BYD Charts Five-Year Path to Overtake Toyota as Pentagon Ban Weighs on Shares
10.06.2026 - 12:45:03 | boerse-global.de
More than 100,000 buyers have already placed orders for BYD’s new Tang EV ahead of its official launch on 17 June, a resounding vote of confidence in the Chinese automaker’s technology. Yet the stock continues to languish near a 52-week low, caught between the company’s ambitious growth narrative and the dark cloud of a Pentagon blacklist that has wiped nearly 39% from the share price over the past twelve months.
The US Department of Defense added BYD to its Section 1260H blacklist this week, citing alleged ties to the Chinese military — a charge BYD forcefully denies. The company is reviewing legal action, pointing to the precedent set by Xiaomi, which successfully challenged a similar listing in 2021. Direct Pentagon contracts will be prohibited from June 2026, with third-party restrictions following a year later, though BYD’s management insists the designation does not block day-to-day operations or share trading.
At the annual general meeting, chairman Wang Chuanfu struck a defiant tone. His goal: to make BYD the world’s largest automaker within five years, overtaking industry leader Toyota. That is a tall order given that BYD sold roughly 4.6 million vehicles in 2025 — good for sixth place globally — while Toyota shifted 11.32 million units. To bridge the gap, BYD will need to more than double its scale, and Wang sees exports as the engine room of that growth. The group shipped over 160,000 vehicles abroad in May alone, an 80% year-on-year surge, and has set a full-year export target of 1.6 million units.
Should investors sell immediately? Or is it worth buying BYD?
The Tang EV is the centrepiece of the current technology offensive. The all-wheel-drive variant delivers 585 kW and dashes from 0 to 100 km/h in 3.9 seconds, while the rear-wheel-drive version offers a CLTC range of up to 950 kilometres. Its “flash-charging” system, which BYD rates at 10C, can replenish the battery from 10% to 97% in approximately nine minutes. The model also debuts the God’s Eye 5.0 driver-assistance suite, complete with lidar. Beyond the Tang, BYD is preparing solid-state batteries for 2027, promising ranges of more than 1,000 kilometres, and has begun rolling out a network of 6,000 ultra-fast charging stations worldwide following a launch in the UK.
Geopolitical headwinds have not stopped the company from plotting a bolder global profile. Vice-president Stella Li used the Monaco Grand Prix to meet Formula 1 CEO Stefano Domenicali and FIA president Mohammed Ben Sulayem, and BYD is reportedly weighing an entry into the sport — either through a partnership or a minority stake in a team such as Alpine.

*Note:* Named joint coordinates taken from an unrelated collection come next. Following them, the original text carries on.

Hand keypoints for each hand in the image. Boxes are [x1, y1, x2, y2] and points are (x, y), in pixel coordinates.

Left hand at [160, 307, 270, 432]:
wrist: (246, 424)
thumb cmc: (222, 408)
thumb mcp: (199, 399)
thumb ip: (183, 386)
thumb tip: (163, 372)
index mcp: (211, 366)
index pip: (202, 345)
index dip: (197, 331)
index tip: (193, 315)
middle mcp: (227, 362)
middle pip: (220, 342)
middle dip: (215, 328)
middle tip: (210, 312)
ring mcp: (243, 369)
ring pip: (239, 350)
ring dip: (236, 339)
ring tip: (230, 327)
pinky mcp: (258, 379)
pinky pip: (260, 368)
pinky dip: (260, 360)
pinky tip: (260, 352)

On the trading floor, the numbers tell a more sobering story. The stock changed hands at €9.54 on Wednesday, just above its 52-week nadir of €9.37, and stands roughly 13% below the 200-day moving average of €11.01. The relative strength index has slipped to 33.6, edging towards the oversold threshold of 30. A small amount of good news arrives on 11 June, when the shares go ex-dividend: BYD is paying out 0.41141 Hong Kong dollars per share, with the cash expected to land in accounts by the end of July.
Wang Chuanfu has declared that “the worst is behind us,” but the market will need more than rhetoric to shake off the Pentagon shadow. For now, the gulf between the chairman’s five-year promise and the stock’s immediate pain remains as wide as the gap BYD must close to catch Toyota.